◆ Instructions to follow
Reproduce the listing below, substituting "Info" for every occurrence of "Detail" and changing nothing else. Omit the pictures from your output.

◆ Records
::::::::
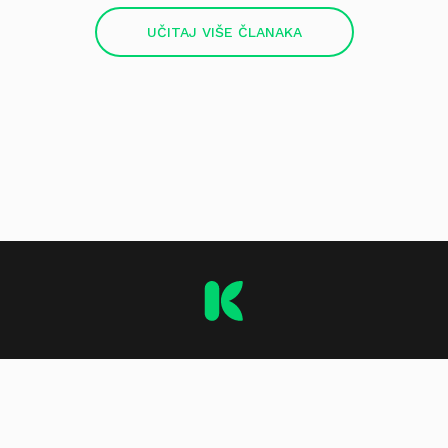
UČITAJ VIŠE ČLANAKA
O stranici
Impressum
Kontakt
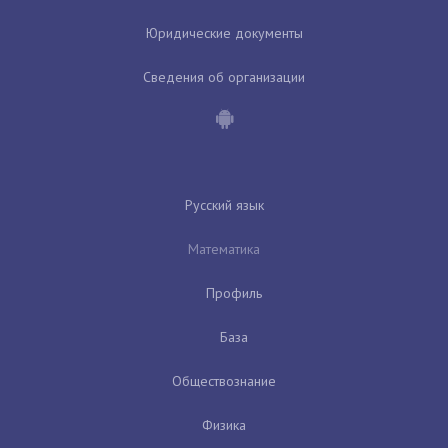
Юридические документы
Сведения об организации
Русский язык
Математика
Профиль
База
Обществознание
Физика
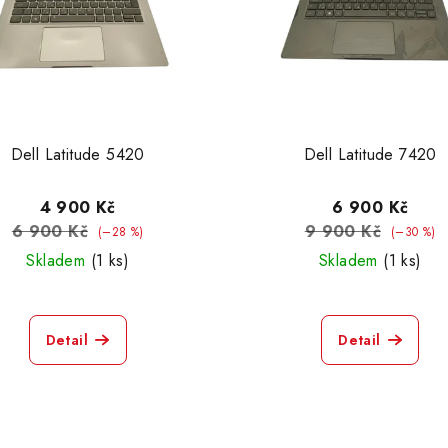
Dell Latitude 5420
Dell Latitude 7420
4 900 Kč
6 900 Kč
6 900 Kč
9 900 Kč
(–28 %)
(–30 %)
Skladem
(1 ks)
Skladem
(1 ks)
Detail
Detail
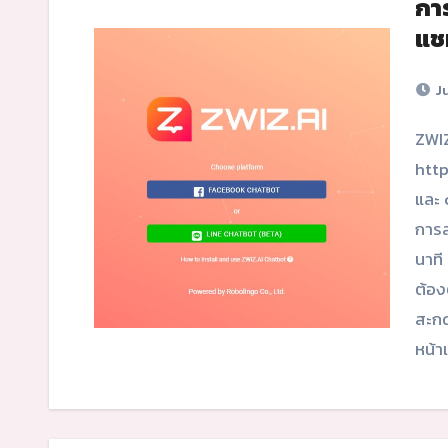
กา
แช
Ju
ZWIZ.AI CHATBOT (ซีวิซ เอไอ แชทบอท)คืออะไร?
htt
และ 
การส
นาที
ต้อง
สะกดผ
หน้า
::::::::
◆ Response to this task
UČITAJ VIŠE ČLANAKA
O stranici
Impressum
Kontakt
Юридические документы
Сведения об организации
Русский язык
Математика
Профиль
База
Обществознание
Физика
Dell Latitude 5420
Dell Latitude 7420
4 900 Kč
6 900 Kč
6 900 Kč
9 900 Kč
(–28 %)
(–30 %)
Skladem
(1 ks)
Skladem
(1 ks)
Info
Info
กา
แช
Ju
ZWIZ.AI CHATBOT (ซีวิซ เอไอ แชทบอท)คืออะไร?
htt
และ 
การส
นาที
ต้อง
สะกดผ
หน้า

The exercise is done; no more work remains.